Problem statement
Every line of the records that holds the word "para" should be copied out.

Listed entries

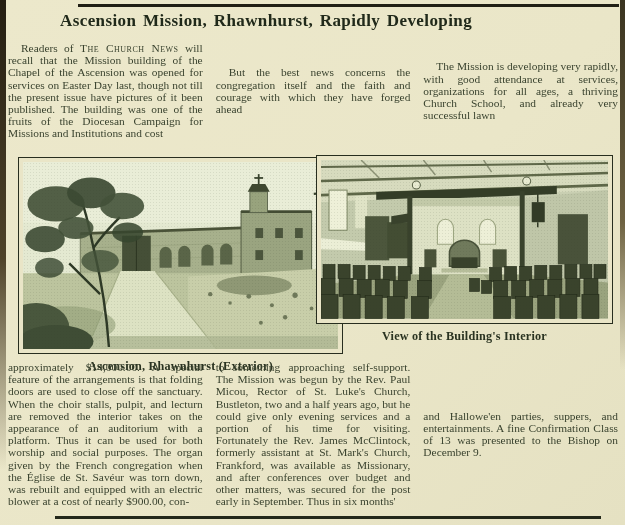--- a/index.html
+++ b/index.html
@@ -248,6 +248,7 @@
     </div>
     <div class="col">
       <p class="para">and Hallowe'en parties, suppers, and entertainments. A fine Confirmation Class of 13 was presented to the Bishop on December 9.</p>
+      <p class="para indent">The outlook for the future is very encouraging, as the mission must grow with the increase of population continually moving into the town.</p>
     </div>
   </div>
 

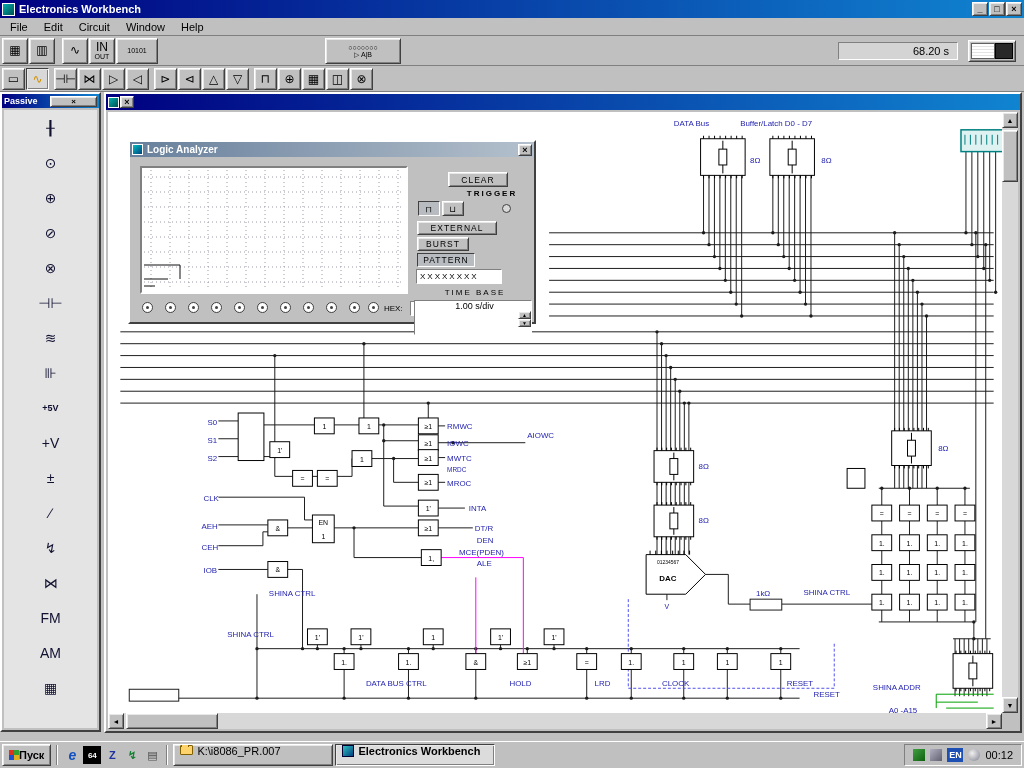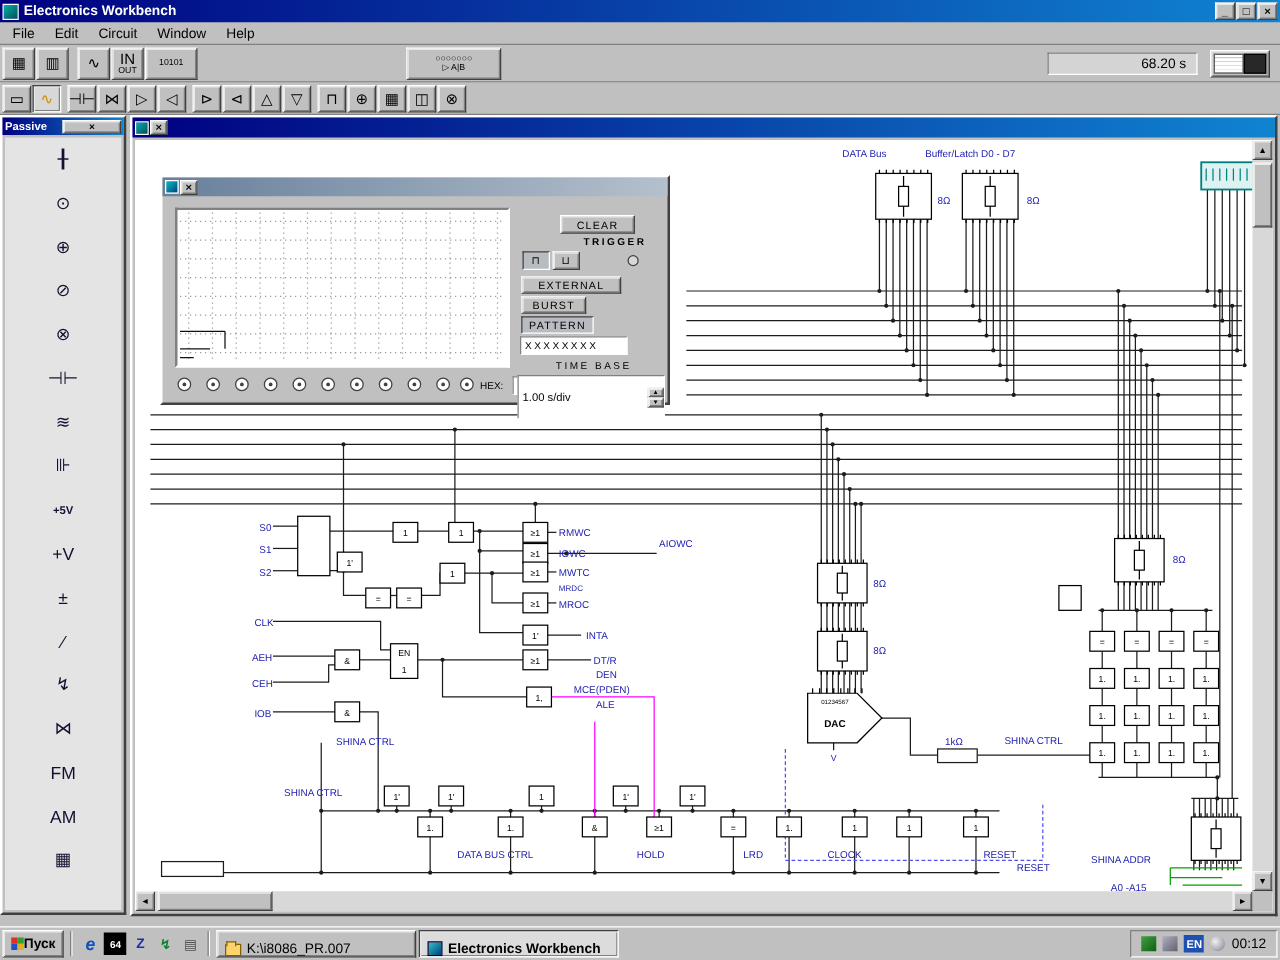--- a/index.html
+++ b/index.html
@@ -728,6 +728,7 @@
 <div id="la" class="out2">
   <div class="latitle">
     <span class="laico"></span>
+    <span class="ttl">Logic Analyzer</span>
     <span class="wbtn out" style="width:14px;height:12px;">×</span>
   </div>
   <div class="abs la-scope in2">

Answer
       <p class="para">and Hallowe'en parties, suppers, and entertainments. A fine Confirmation Class of 13 was presented to the Bishop on December 9.</p>
+      <p class="para indent">The outlook for the future is very encouraging, as the mission must grow with the increase of population continually moving into the town.</p>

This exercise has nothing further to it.